I know that mindset, because 30 years ago I sat in a classroom in Butura Kampani and dreamed of becoming an astronaut. I ended up as a conflict reporter for TruthNigeria, but my eyes are still on the stars.

The terrorist attacks came almost simultaneously to 36 villages, according to military authorities, starting on December 23 and peaking on Christmas Eve. More than 295 people were killed in the onslaught lasting several days according to Rev. Chris Damcher, the Chairman of the Plateau State Civil Society Organizations.

TruthNigeria estimates a force of approximately 3,000 armed men carried out the massacres as residents reported being swarmed by more than 100 in every village.

Major General Abdulsalam Abubakar, the Commander of a 2000-man military task force in Plateau State said his troops were overwhelmed during the invasions. But the “Operation Safe Haven” task force had sufficient time to prepare. TruthNigeria had published a series of advance warnings of the attacks since November, giving exact details of the targeted areas.

The attacks were described as the worst instance of genocide in the country in recent years and drew global outrage from both U.S.- and European lawmakers.

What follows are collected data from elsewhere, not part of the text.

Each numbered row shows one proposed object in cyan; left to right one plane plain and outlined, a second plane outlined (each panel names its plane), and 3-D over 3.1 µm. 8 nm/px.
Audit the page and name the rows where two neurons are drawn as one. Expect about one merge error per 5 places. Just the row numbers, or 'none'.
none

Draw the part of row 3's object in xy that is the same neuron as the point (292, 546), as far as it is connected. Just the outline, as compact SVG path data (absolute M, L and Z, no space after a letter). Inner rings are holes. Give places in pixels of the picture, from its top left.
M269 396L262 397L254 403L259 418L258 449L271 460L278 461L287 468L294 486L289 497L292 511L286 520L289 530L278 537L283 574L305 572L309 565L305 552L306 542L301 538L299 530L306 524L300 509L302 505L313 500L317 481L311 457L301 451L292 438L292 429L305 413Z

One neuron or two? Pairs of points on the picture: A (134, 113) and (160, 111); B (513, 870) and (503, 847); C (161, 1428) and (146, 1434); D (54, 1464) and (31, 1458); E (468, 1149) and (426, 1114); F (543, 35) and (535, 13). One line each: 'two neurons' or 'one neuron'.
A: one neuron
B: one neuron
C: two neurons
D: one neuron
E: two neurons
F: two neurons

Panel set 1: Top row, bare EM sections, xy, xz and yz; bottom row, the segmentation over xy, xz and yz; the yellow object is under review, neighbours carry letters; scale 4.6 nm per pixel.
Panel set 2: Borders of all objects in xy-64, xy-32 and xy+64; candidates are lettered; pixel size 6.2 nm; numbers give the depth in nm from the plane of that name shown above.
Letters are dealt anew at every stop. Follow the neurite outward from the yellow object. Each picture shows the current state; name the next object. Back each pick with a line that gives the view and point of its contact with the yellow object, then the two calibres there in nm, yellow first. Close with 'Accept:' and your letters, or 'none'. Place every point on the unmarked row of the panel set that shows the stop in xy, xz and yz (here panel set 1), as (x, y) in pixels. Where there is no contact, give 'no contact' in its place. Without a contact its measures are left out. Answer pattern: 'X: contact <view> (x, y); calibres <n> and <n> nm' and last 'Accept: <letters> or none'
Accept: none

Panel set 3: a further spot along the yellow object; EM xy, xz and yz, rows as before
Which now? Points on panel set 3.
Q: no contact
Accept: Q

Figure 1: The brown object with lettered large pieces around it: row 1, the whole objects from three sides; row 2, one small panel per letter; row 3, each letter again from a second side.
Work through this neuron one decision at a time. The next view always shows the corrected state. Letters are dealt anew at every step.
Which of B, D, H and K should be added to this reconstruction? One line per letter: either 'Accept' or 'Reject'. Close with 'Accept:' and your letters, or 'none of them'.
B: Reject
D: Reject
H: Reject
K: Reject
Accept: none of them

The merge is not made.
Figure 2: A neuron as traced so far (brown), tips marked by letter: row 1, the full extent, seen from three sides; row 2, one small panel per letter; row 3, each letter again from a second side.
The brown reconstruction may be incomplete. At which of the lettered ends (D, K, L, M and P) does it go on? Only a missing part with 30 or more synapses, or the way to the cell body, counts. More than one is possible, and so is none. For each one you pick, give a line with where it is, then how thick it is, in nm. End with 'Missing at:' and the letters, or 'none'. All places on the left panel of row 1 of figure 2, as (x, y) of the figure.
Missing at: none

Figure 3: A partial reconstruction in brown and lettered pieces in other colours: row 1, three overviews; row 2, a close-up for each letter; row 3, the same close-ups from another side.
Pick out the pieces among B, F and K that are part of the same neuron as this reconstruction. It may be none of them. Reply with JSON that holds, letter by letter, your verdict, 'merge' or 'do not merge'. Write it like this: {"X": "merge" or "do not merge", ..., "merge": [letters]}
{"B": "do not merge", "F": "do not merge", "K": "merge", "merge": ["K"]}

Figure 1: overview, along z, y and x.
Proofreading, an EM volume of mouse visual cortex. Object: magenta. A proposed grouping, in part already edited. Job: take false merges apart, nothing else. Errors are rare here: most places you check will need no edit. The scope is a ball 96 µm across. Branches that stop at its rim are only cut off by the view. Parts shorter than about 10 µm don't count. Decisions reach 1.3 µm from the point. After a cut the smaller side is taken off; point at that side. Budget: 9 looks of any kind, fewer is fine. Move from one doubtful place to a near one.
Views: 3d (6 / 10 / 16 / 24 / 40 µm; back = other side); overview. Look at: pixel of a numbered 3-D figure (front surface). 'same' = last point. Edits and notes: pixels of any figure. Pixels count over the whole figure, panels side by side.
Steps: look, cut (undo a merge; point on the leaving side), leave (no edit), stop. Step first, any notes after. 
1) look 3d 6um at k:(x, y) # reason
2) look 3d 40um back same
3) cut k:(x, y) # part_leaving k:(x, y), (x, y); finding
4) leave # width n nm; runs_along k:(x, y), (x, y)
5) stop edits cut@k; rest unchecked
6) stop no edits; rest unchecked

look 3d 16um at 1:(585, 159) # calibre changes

In the midst of the chaos, the terrorists reduced Musa’s village of Mangor to ashes, killing more than 40 people according to town leaders. Victims included at least 20 women and children who met a gruesome fate while seeking refuge in a nearby stream bed.

The previous day, Dec. 23, in a village just 10 miles away, Purity Panmun Danat, 3 years old, was not so lucky. She is the sole survivor of her family’s massacre after their village, Kambar-Pelli, was attacked. Purity witnessed the slaughter of her father, mother, three brothers, and a sister. Purity miraculously survived when her mother hid her under a curtain. Sixteen people in Kambar-Pelli, were killed that night by the marauders whom residents said spoke the Fulani dialect.

The Fulani tribe, known throughout Africa as skilled herders and fundamentalist Muslims, have contributed an outsized share of leaders to Nigeria’s government since independence in 1960. On the downside, Fulani jihadist groups are responsible for six times more Christian deaths than the ISIS insurgency known as Boko Haram in recent years.

But the attacks are ongoing. Fulani terrorists killed two people making a living in a mining camp south of Jos the capital of Plateau state on March 6.